Todas estábamos desnudas, pero nadie miraba a nadie. En el onsen eso no era importante. La vergüenza juguetona de las mujeres japonesas se esfumaba cuando la desnudez era el status quo. Lo importante era el ritual de limpieza, nadie entraba a una piscina sin antes haberse hecho un lavado exhaustivo. Cada una se sentaba en un banquito de plástico del tamaño de un juego de casita para niños. En el espacio diáfano, se alineaban las mujeres sentadas en los banquitos, cada una con su espejo y su mango de ducha. Ellas se frotaban compulsivamente con estropajos durante largos periodos de tiempo: detrás de las orejas, entre los dedos de los pies y en los huesos de los tobillos.
Sus pieles eran todas tersas y lechosas, incluso las arrugadas de las más ancianas, con sus vértebras salidas y sus pechos pellejudos. No era nada lujoso el onsen del barrio, pero era barato y tenía todo lo necesario para entrar en el agua termal caliente, flotar y meditar. Sus azulejos ordinarios de losa blanca y brillante estaban tintados de minerales volcánicos, y entre el vapor desfilaban decenas de cuerpos femeninos tan diversos como cada una de las gotas de humedad que densificaban el espacio.
Había mujeres gordas con pechos enormes cuyas redondeces escondían sus pubis. Pero también mujeres esqueléticas, e incluso las había con un solo pecho y una gran cicatriz mientras otras amamantaban a sus bebés dentro del agua. Algunas eran tan frágiles y transparentes como el mismo papel de arroz. Otras aprovechaban los potentes chorros de agua que caían del techo para masajear sus cuerpos jóvenes y musculosos. En el onsen las mujeres velludas goteaban agua caliente al salir de la piscina, mientras que aquellas de cuerpos lampiños se acomodaban en los espacios libres. Por encima de la línea del agua resplandecían todas: las pieles llenas de lunares y los plexos solares lisos como lienzos en blanco.

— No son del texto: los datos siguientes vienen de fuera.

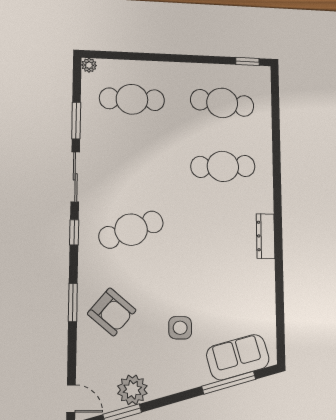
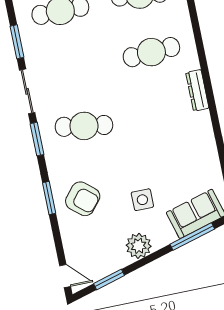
cafe table: (131, 230) -> (84, 126), turned 30
window: (74, 232) -> (37, 139), width x1.50
dresser: (266, 236) -> (197, 90), moved
plant: (132, 390) -> (139, 246), moved

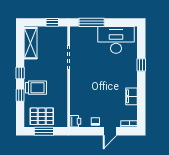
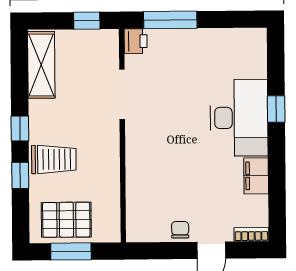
desk: (116, 40) -> (239, 118), moved, turned 90
printer: (75, 121) -> (136, 41), moved

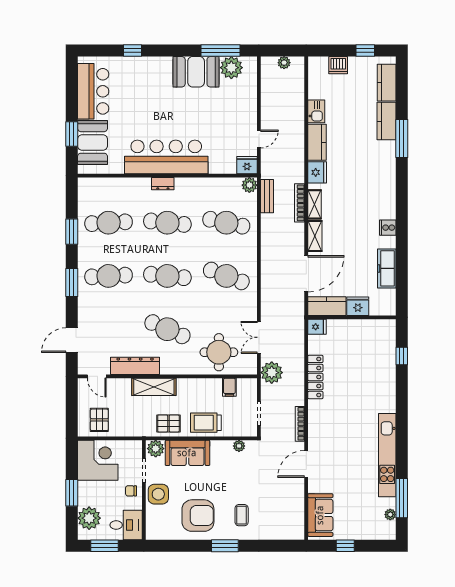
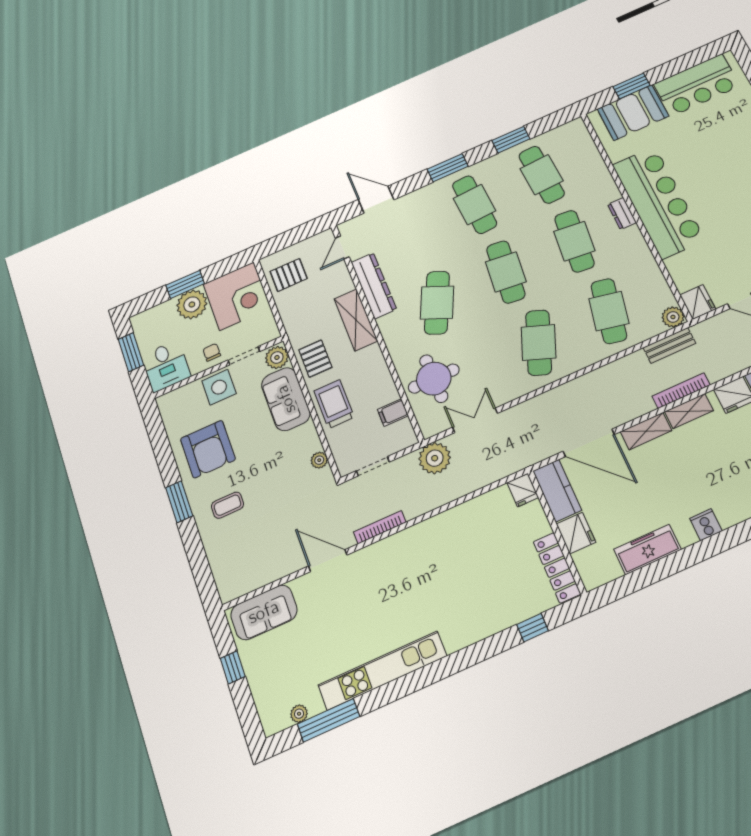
locker: (315, 377) -> (557, 568), moved, turned 90
plant: (89, 518) -> (192, 304), moved

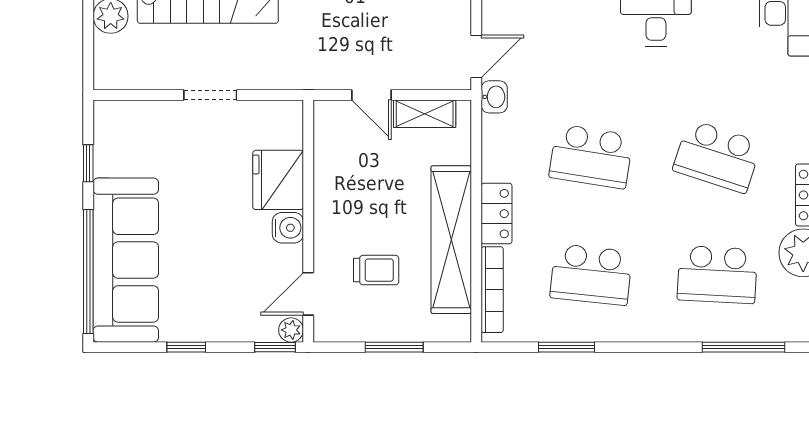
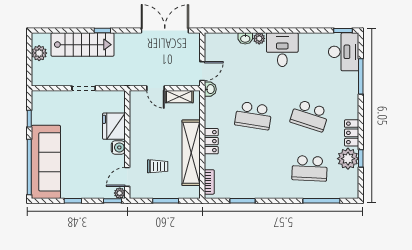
school desk: (591, 275) -> (253, 168), removed
bookcase: (492, 290) -> (209, 182), width x0.64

Mientras la relajación frenaba el implacable ritmo de vida japonés, en las aguas termales se acentuaba la diversidad física, en igualdad de condiciones. Éramos nadie; solo piel y agua. Y esto era extraordinario.
Hasta que nos vestíamos.
La luz blanca y homogénea que reflejábamos al unísono en las piscinas ya no era. Esta atravesaba con cada blusa puesta, perfume o zapato, un prisma que rompía todo en miles de colores. Después de la desnudez, cada prenda revelaba una impronta de identidad. Los yo volvían a sus dueñas acompañados de sus pertenencias y cada mujer se reunía nuevamente con su estilo y su propio gesto. Quizás, aunque ellas fueran japonesas y yo no, teníamos desafíos similares. Y quizás, solo desnudas ante el silencio y las aguas calientes del onsen, podíamos filosofar en paz sobre ellos.